No. 6, the continued innovations by the Pearl River County Utility Authority. Although the PRCUA has received its share of criticism, two things happened during 2012 that showed the area might owe it some leeway. Steve Lawler, its president since its inception in 2006, resigned, and PRCUA supporters pointed out that under his leadership, $80 million in federal funding was spent here upgrading the county’s utility infrastructure. That’s $80 million taxpayers would have had to come up with if PRCUA had not been a conduit for the federal funding. Also, pointed out was that two new waste disposal plants, valued at a total cost of $20 million, were dedicated and came on-line during 2012, under Lawler’s leadership. When PRCUA took over, Picayune was under a court order to revamp its system and Poplarville couldn’t build anymore structures because of problems with its water system. Those problems are now solved.
No. 7, the occupation, in February, although 10 months late, of the new DHS office building at Millard. The structure, which cost approximately $2.5 million and was built with FEMA funding, will house most DHS offices, but also has space for the Justice Court System, allowing the JP offices to move out of trailers it has occupied since Katrina.

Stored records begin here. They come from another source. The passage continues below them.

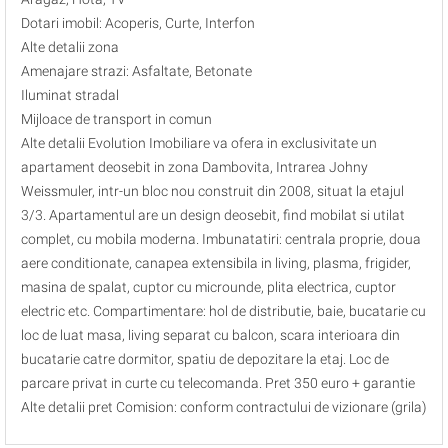
Dotari imobil: Acoperis, Curte, Interfon
Alte detalii zona
Amenajare strazi: Asfaltate, Betonate
Iluminat stradal
Mijloace de transport in comun
Alte detalii Evolution Imobiliare va ofera in exclusivitate un
apartament deosebit in zona Dambovita, Intrarea Johny
Weissmuler, intr-un bloc nou construit din 2008, situat la etajul
3/3. Apartamentul are un design deosebit, find mobilat si utilat
complet, cu mobila moderna. Imbunatatiri: centrala proprie, doua
aere conditionate, canapea extensibila in living, plasma, frigider,
masina de spalat, cuptor cu microunde, plita electrica, cuptor
electric etc. Compartimentare: hol de distributie, baie, bucatarie cu
loc de luat masa, living separat cu balcon, scara interioara din
bucatarie catre dormitor, spatiu de depozitare la etaj. Loc de
parcare privat in curte cu telecomanda. Pret 350 euro + garantie
Alte detalii pret Comision: conform contractului de vizionare (grila)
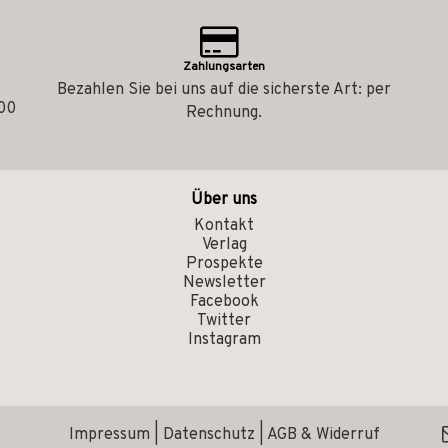
Zahlungsarten
Bezahlen Sie bei uns auf die sicherste Art: per
.00
Rechnung.
Über uns
Kontakt
Verlag
Prospekte
Newsletter
Facebook
Twitter
Instagram
Impressum
|
Datenschutz
|
AGB & Widerruf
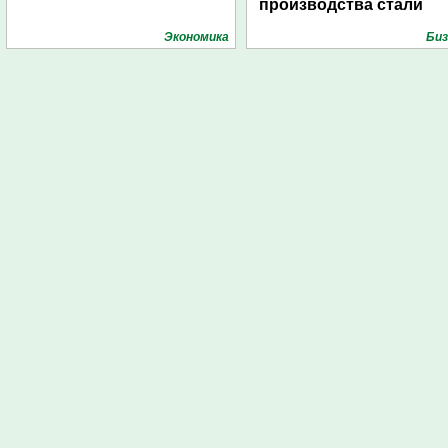
производства стали
Экономика
Биз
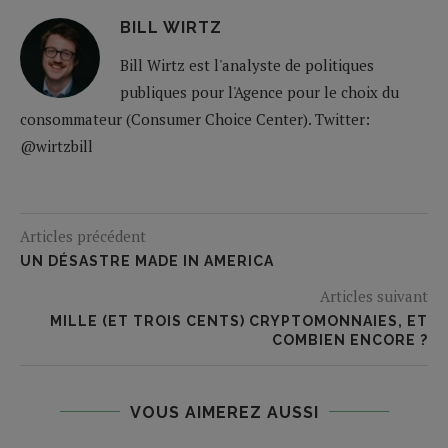
BILL WIRTZ
Bill Wirtz est l'analyste de politiques
publiques pour l'Agence pour le choix du
consommateur (Consumer Choice Center). Twitter:
@wirtzbill
Articles précédent
UN DÉSASTRE MADE IN AMERICA
Articles suivant
MILLE (ET TROIS CENTS) CRYPTOMONNAIES, ET
COMBIEN ENCORE ?
VOUS AIMEREZ AUSSI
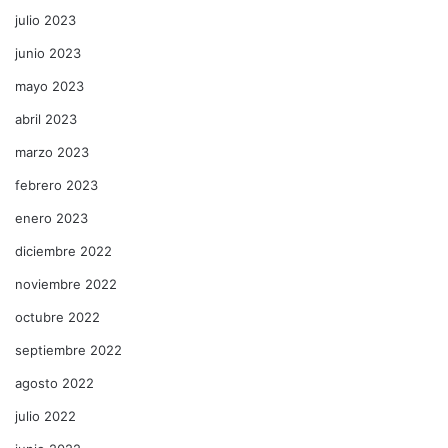
julio 2023
junio 2023
mayo 2023
abril 2023
marzo 2023
febrero 2023
enero 2023
diciembre 2022
noviembre 2022
octubre 2022
septiembre 2022
agosto 2022
julio 2022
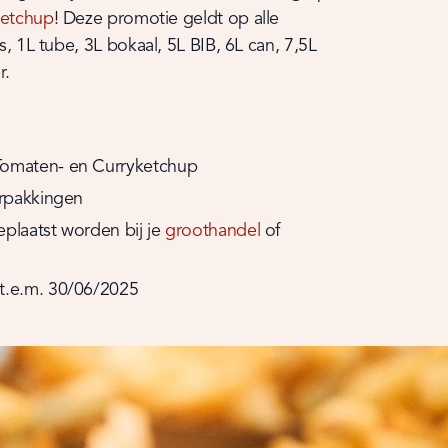
ketchup
! Deze promotie geldt op alle 
, 1L tube, 3L bokaal, 5L BIB, 6L can, 7,5L 
r.
Tomaten- en Curryketchup
erpakkingen
plaatst worden bij je 
groothandel
 of 
t.e.m. 30/06/2025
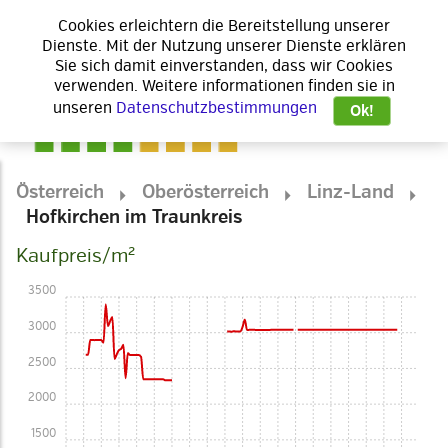
Cookies erleichtern die Bereitstellung unserer
Dienste. Mit der Nutzung unserer Dienste erklären
Sie sich damit einverstanden, dass wir Cookies
verwenden. Weitere informationen finden sie in
unseren
Datenschutzbestimmungen
Ok!
Österreich
Oberösterreich
Linz-Land
Hofkirchen im Traunkreis
Kaufpreis/m²
3500
3000
2500
2000
1500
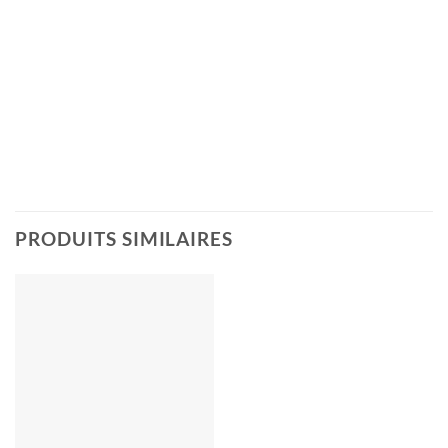
PRODUITS SIMILAIRES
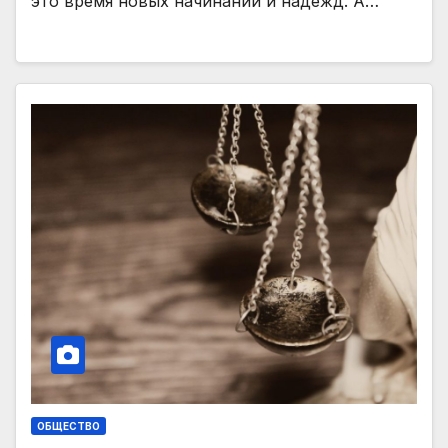
это время новых начинаний и надежд. А…
ОБЩЕСТВО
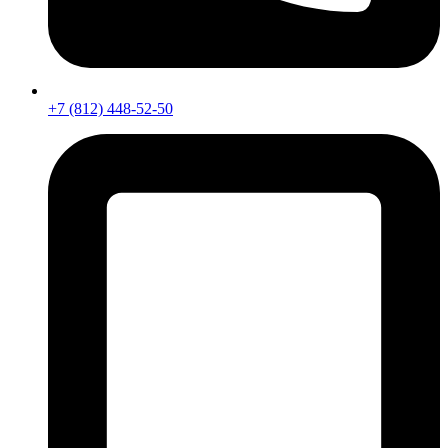
+7 (812) 448-52-50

No. 8, the completion of the Beech Street refurbishing project. After almost half-million dollars in federal funding was pumped into the Beech Street project in West Picayune, a whole section of the city of Picayune got a brand new look. One-and-a-half miles of Beech Street was paved and striped and a whole new sidewalk system was installed and upgraded. The section now not only looks better but can help relieve traffic pressure on downtown. Motorists can use Beech Street from Liberty road south to Holcomb’s Crossing to avoid downtown congestion during rush hours.
No. 9, the prisoner housing and dispatching issue between the City of Poplarville and the county. The City of Poplarville was not paying for housing city prisoners at the county jail, but that changed when the county forced the city to pay a per diem charge of $20 to house its prisoners at the Millard prison. Poplarville at first refused to pay the fee, saying city residents already paid county taxes, but an AG opinion said the county could charge the city. But when the sheriff tried to make Poplarville pay $85,000 a year for two dispatchers, the Poplarville board of aldermen set up their own local dispatch service, which will take effect at midnight Dec. 31, and maintained that 911 service through the county should continue since residents pay a $1 per month service fee for 911 service on their telephone bills. Aldermen said this week that after midnight on Dec. 31, Poplarville residents should call 601-795-4447 for nonemergency situations and still dial 911 for emergencies. The cost of setting up the new service: $17,000 a year.
No. 10, in sports, PRCC head coach Tim Hatten resigned at the end of the season. On Dec. 14, the PRCC board named Coach William Jones, defensive coordinator for East Mississippi Community College and a former Wildcat defensive coordinator under Hatten, as new PRCC head football coach.